▶ YOUR TASK:
Print nothing but the lines below starting at the line that holds "Husserl's essential method" and ending at the line that holds "intersubjective life-world", including both, each exactly as written.
*** MATERIAL SHOWN
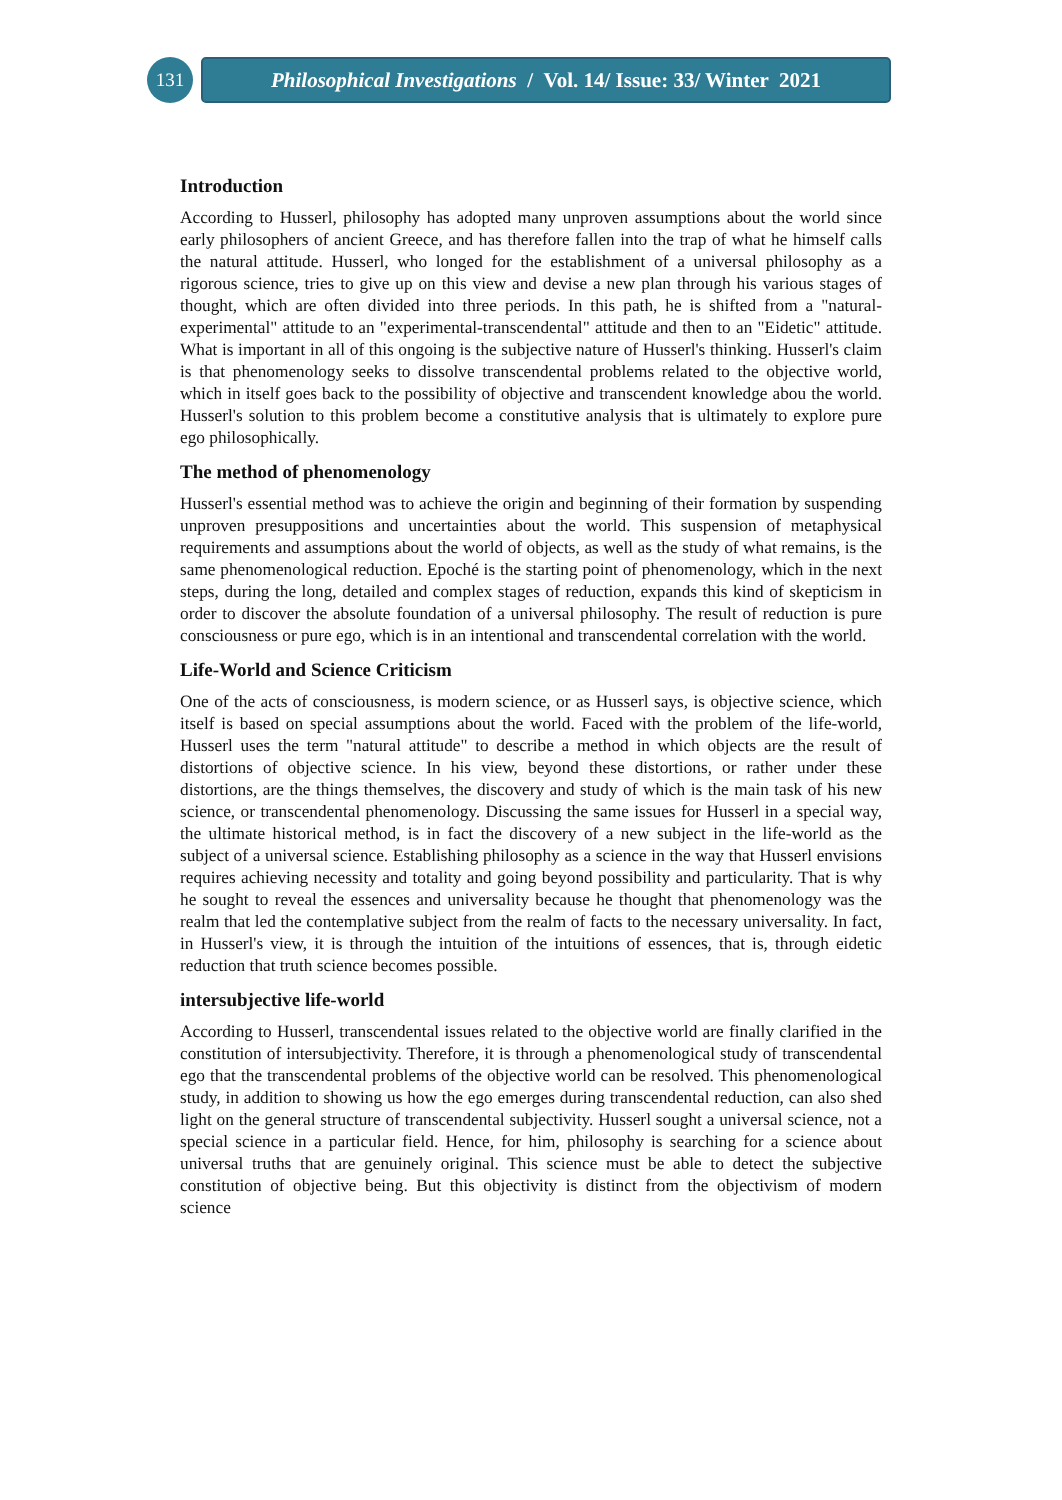131
Philosophical Investigations / Vol. 14/ Issue: 33/ Winter 2021
Introduction
According to Husserl, philosophy has adopted many unproven assumptions about the world since early philosophers of ancient Greece, and has therefore fallen into the trap of what he himself calls the natural attitude. Husserl, who longed for the establishment of a universal philosophy as a rigorous science, tries to give up on this view and devise a new plan through his various stages of thought, which are often divided into three periods. In this path, he is shifted from a "natural-experimental" attitude to an "experimental-transcendental" attitude and then to an "Eidetic" attitude. What is important in all of this ongoing is the subjective nature of Husserl's thinking. Husserl's claim is that phenomenology seeks to dissolve transcendental problems related to the objective world, which in itself goes back to the possibility of objective and transcendent knowledge abou the world. Husserl's solution to this problem become a constitutive analysis that is ultimately to explore pure ego philosophically.
The method of phenomenology
Husserl's essential method was to achieve the origin and beginning of their formation by suspending unproven presuppositions and uncertainties about the world. This suspension of metaphysical requirements and assumptions about the world of objects, as well as the study of what remains, is the same phenomenological reduction. Epoché is the starting point of phenomenology, which in the next steps, during the long, detailed and complex stages of reduction, expands this kind of skepticism in order to discover the absolute foundation of a universal philosophy. The result of reduction is pure consciousness or pure ego, which is in an intentional and transcendental correlation with the world.
Life-World and Science Criticism
One of the acts of consciousness, is modern science, or as Husserl says, is objective science, which itself is based on special assumptions about the world. Faced with the problem of the life-world, Husserl uses the term "natural attitude" to describe a method in which objects are the result of distortions of objective science. In his view, beyond these distortions, or rather under these distortions, are the things themselves, the discovery and study of which is the main task of his new science, or transcendental phenomenology. Discussing the same issues for Husserl in a special way, the ultimate historical method, is in fact the discovery of a new subject in the life-world as the subject of a universal science. Establishing philosophy as a science in the way that Husserl envisions requires achieving necessity and totality and going beyond possibility and particularity. That is why he sought to reveal the essences and universality because he thought that phenomenology was the realm that led the contemplative subject from the realm of facts to the necessary universality. In fact, in Husserl's view, it is through the intuition of the intuitions of essences, that is, through eidetic reduction that truth science becomes possible.
intersubjective life-world
According to Husserl, transcendental issues related to the objective world are finally clarified in the constitution of intersubjectivity. Therefore, it is through a phenomenological study of transcendental ego that the transcendental problems of the objective world can be resolved. This phenomenological study, in addition to showing us how the ego emerges during transcendental reduction, can also shed light on the general structure of transcendental subjectivity. Husserl sought a universal science, not a special science in a particular field. Hence, for him, philosophy is searching for a science about universal truths that are genuinely original. This science must be able to detect the subjective constitution of objective being. But this objectivity is distinct from the objectivism of modern science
******
▶ RESULT FOR THIS EXERCISE:
Husserl's essential method was to achieve the origin and beginning of their formation by suspending unproven presuppositions and uncertainties about the world. This suspension of metaphysical requirements and assumptions about the world of objects, as well as the study of what remains, is the same phenomenological reduction. Epoché is the starting point of phenomenology, which in the next steps, during the long, detailed and complex stages of reduction, expands this kind of skepticism in order to discover the absolute foundation of a universal philosophy. The result of reduction is pure consciousness or pure ego, which is in an intentional and transcendental correlation with the world.
Life-World and Science Criticism
One of the acts of consciousness, is modern science, or as Husserl says, is objective science, which itself is based on special assumptions about the world. Faced with the problem of the life-world, Husserl uses the term "natural attitude" to describe a method in which objects are the result of distortions of objective science. In his view, beyond these distortions, or rather under these distortions, are the things themselves, the discovery and study of which is the main task of his new science, or transcendental phenomenology. Discussing the same issues for Husserl in a special way, the ultimate historical method, is in fact the discovery of a new subject in the life-world as the subject of a universal science. Establishing philosophy as a science in the way that Husserl envisions requires achieving necessity and totality and going beyond possibility and particularity. That is why he sought to reveal the essences and universality because he thought that phenomenology was the realm that led the contemplative subject from the realm of facts to the necessary universality. In fact, in Husserl's view, it is through the intuition of the intuitions of essences, that is, through eidetic reduction that truth science becomes possible.
intersubjective life-world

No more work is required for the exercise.